Nauru e Niue, gli unici 2 paradisi fiscali rimasti nella lista nera dell’Ocse

PARIGI – Nauru e Niue sono gli ultimi due paradisi fiscali rimasti nella lista nera dell’Ocse. Dei 42 paesi che figuravano nel 2009 nella lista delle giurisdizioni poco trasparenti soltanto questi due Stati sono ancora iscritti nell’elenco dei cattivi. Sconosciuti ai più ma notissimi agli oltre 2 milioni di società che mietono ancora utili esentasse.

Nauru è un atollo di 21 km quadrati disperso nell’oceano Atlantico e considerato la repubblica indipendente più piccola al mondo. Niue è un’isola-nazione, altrimenti nota come Roccia della Polinesia: 251 km quadrati per 4500 anime.
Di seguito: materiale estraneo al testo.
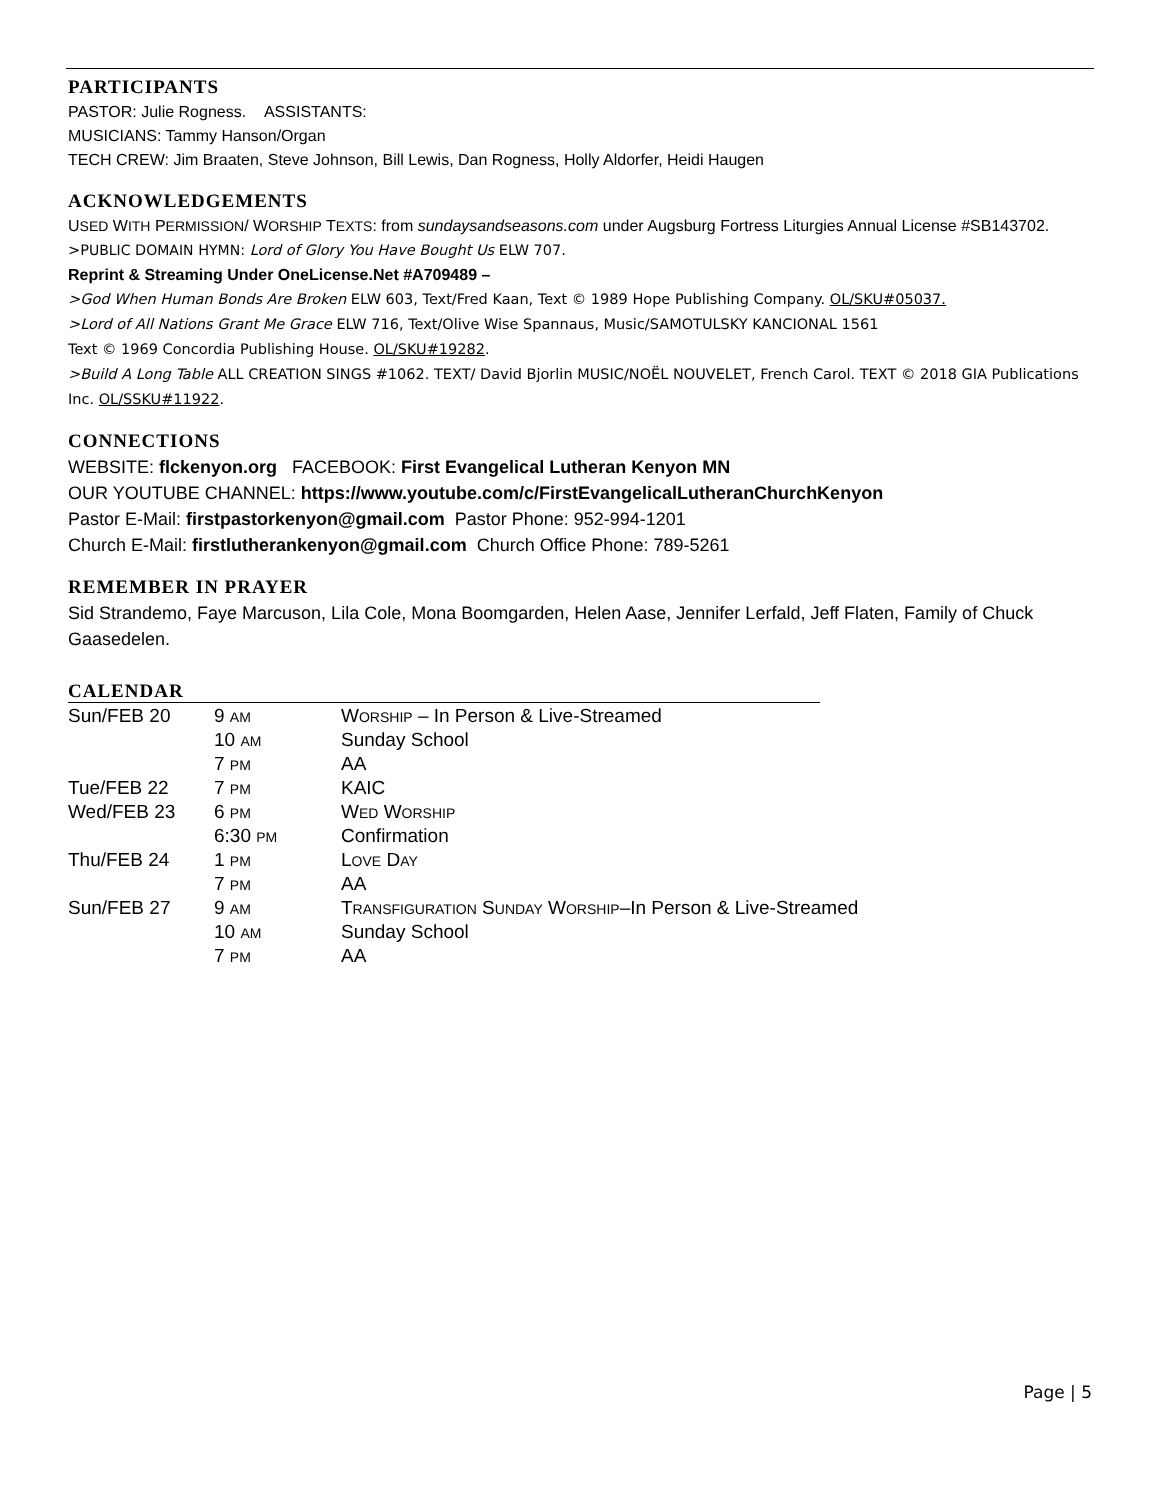PARTICIPANTS
PASTOR: Julie Rogness. ASSISTANTS:
MUSICIANS: Tammy Hanson/Organ
TECH CREW: Jim Braaten, Steve Johnson, Bill Lewis, Dan Rogness, Holly Aldorfer, Heidi Haugen
ACKNOWLEDGEMENTS
USED WITH PERMISSION/ WORSHIP TEXTS: from sundaysandseasons.com under Augsburg Fortress Liturgies Annual License #SB143702.
>PUBLIC DOMAIN HYMN: Lord of Glory You Have Bought Us ELW 707.
Reprint & Streaming Under OneLicense.Net #A709489 –
>God When Human Bonds Are Broken ELW 603, Text/Fred Kaan, Text © 1989 Hope Publishing Company. OL/SKU#05037.
>Lord of All Nations Grant Me Grace ELW 716, Text/Olive Wise Spannaus, Music/SAMOTULSKY KANCIONAL 1561
Text © 1969 Concordia Publishing House. OL/SKU#19282.
>Build A Long Table ALL CREATION SINGS #1062. TEXT/ David Bjorlin MUSIC/NOËL NOUVELET, French Carol. TEXT © 2018 GIA Publications Inc. OL/SSKU#11922.
CONNECTIONS
WEBSITE: flckenyon.org FACEBOOK: First Evangelical Lutheran Kenyon MN
OUR YOUTUBE CHANNEL: https://www.youtube.com/c/FirstEvangelicalLutheranChurchKenyon
Pastor E-Mail: firstpastorkenyon@gmail.com Pastor Phone: 952-994-1201
Church E-Mail: firstlutherankenyon@gmail.com Church Office Phone: 789-5261
REMEMBER IN PRAYER
Sid Strandemo, Faye Marcuson, Lila Cole, Mona Boomgarden, Helen Aase, Jennifer Lerfald, Jeff Flaten, Family of Chuck Gaasedelen.
CALENDAR
| Sun/FEB 20 | 9 AM | W ORSHIP – In Person & Live-Streamed |
| | 10 AM | Sunday School |
| | 7 PM | AA |
| Tue/FEB 22 | 7 PM | KAIC |
| Wed/FEB 23 | 6 PM | W ED W ORSHIP |
| | 6:30 PM | Confirmation |
| Thu/FEB 24 | 1 PM | L OVE D AY |
| | 7 PM | AA |
| Sun/FEB 27 | 9 AM | T RANSFIGURATION S UNDAY W ORSHIP –In Person & Live-Streamed |
| | 10 AM | Sunday School |
| | 7 PM | AA |
Page | 5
Considerati impermeabili alle pressioni del mondo in materia di trasparenza sono loro gli unici due paesi ad essere considerati ancora pericolosi.

Possibile che gli altri centri offshore in appena quattro anni siano riusciti ad aggiudicarsi un posto nel club dei Paesi fiscalmente trasparenti? La verità è che fatta legge, trovato l’inganno: quando i paesi del G20 si riunirono il 2 aprile 2009 per stilare una lista dei buoni e dei cattivi nella lotta all’evasione fiscale, i venti di crisi soffiavano già da due anni e i governi nazionali faticavano a tenere il polso duro, preferendo scendere a compromessi con i paradisi fiscali in cambio di un qualche sollievo per le disastrate finanze pubbliche.

Così tra i cattivi non figurano più Svizzera, San Marino, Isole Cayman, Monaco o Singapore: tutti assolti dai peccati del passato, dopo la firma di accordi fiscali bilaterali redatti sul modello Ocse. Ma restano quei 2 milioni di società che sottraggono ancora al Fisco fondi neri portandoli all’estero.

Ad analizzare le ragioni del fallimento è il quotidiano Italia Oggi:

Se è vero che i vecchi paradisi fiscali hanno messo in atto uno sforzo sorprendente per allinearsi alle richieste del G20 adeguando i propri modelli di convenzione fiscale all’articolo 26 del modello Ocse, è vero anche che questi formalismi di carattere amministrativo non sono stati sufficienti a mettere al riparo i Paesi onesti dalle pratiche scorrette dei centri offshore. E i numeri parlano chiaro: oltre 2 milioni di società fantasma ancora oggi macinano utili non tassati in oltre 50 Paesi del mondo. E che 21 mila miliardi di dollari riposano indisturbati nei forzieri dei centri offshore dopo essere sfuggiti ai controlli del Fisco.

I buoni propositi del G20 sono stati disattesi. In parte, per via delle maglie a trama larga di un’architettura tributaria internazionale risalente alla metà del secolo scorso e scarsamente aggiornata. Ma anche al protrarsi della crisi finanziaria internazionale che ha impedito a molti Paesi di continuare a muoversi con il pugno di ferro nei confronti di alcuni paradisi fiscali, preferendo scendere a compromessi con loro nel tentativo di ottenere un qualche beneficio per le martoriate finanze pubbliche. La conferma è arrivata nei giorni scorsi dalla stessa Organizzazione di Parigi che ha dovuto fare un mea culpa ammettendo l’insuccesso della ricetta presentata al G20 dell’aprile 2009.